2 travelining in a straight line initial velocity is 14m/s, at a constant acceleration of 2.0m/s^2 to a velocity of 24 m/s

a) how much time to reach velocity of 24m/s

t= v-v0/a or 24-14/2= 5 seconds

b) distance covered by car in this process?

d=v0(t) + 1/2(at^2) or (14)(5)+1/2(2)(5^2)= 70m+25m= 95m

c) compute values of the distance traveled at 1-sec intercals and carefully draw a graph of distance plotted against time for this motion?
c is the only one throwing me off

the problem doesn't say it is constant but this is the approach I took to form a graph plot

so then distance per second would be 19 m?
by taking distance/time 95m/5s
so at each second interval it would be like this t graph?

t-0 d-0
t-1 d-19
t-2 d- 38

so on and so forth?
I mean it doesn't say its constant acceleration so idk if what I did was right for c

 

[berkeman]

2 travelining in a straight line initial velocity is 14m/s, at a constant acceleration of 2.0m/s^2 to a velocity of 24 m/s

a) how much time to reach velocity of 24m/s

t= v-v0/a or 24-14/2= 5 seconds

b) distance covered by car in this process?

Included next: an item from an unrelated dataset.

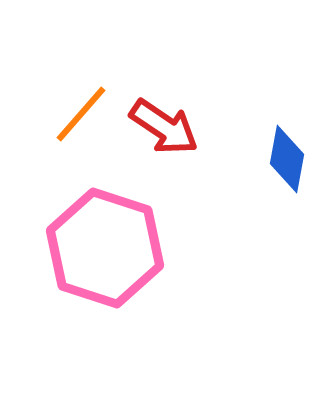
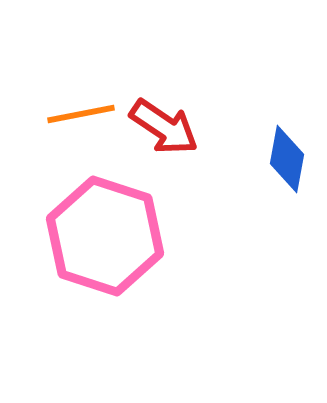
orange line: rotated 38 degrees clockwise
pink hexagon: moved 12 px up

d=v0(t) + 1/2(at^2) or (14)(5)+1/2(2)(5^2)= 70m+25m= 95m

c) compute values of the distance traveled at 1-sec intercals and carefully draw a graph of distance plotted against time for this motion?
c is the only one throwing me off

the problem doesn't say it is constant but this is the approach I took to form a graph plot

so then distance per second would be 19 m?
by taking distance/time 95m/5s
so at each second interval it would be like this t graph?

t-0 d-0
t-1 d-19
t-2 d- 38

so on and so forth?
I mean it doesn't say its constant acceleration so idk if what I did was right for c

On a), I don't think you used the equation correctly. Start with the equation for velocity and carefully apply your numbers...

$$v(t) = v_0 + at$$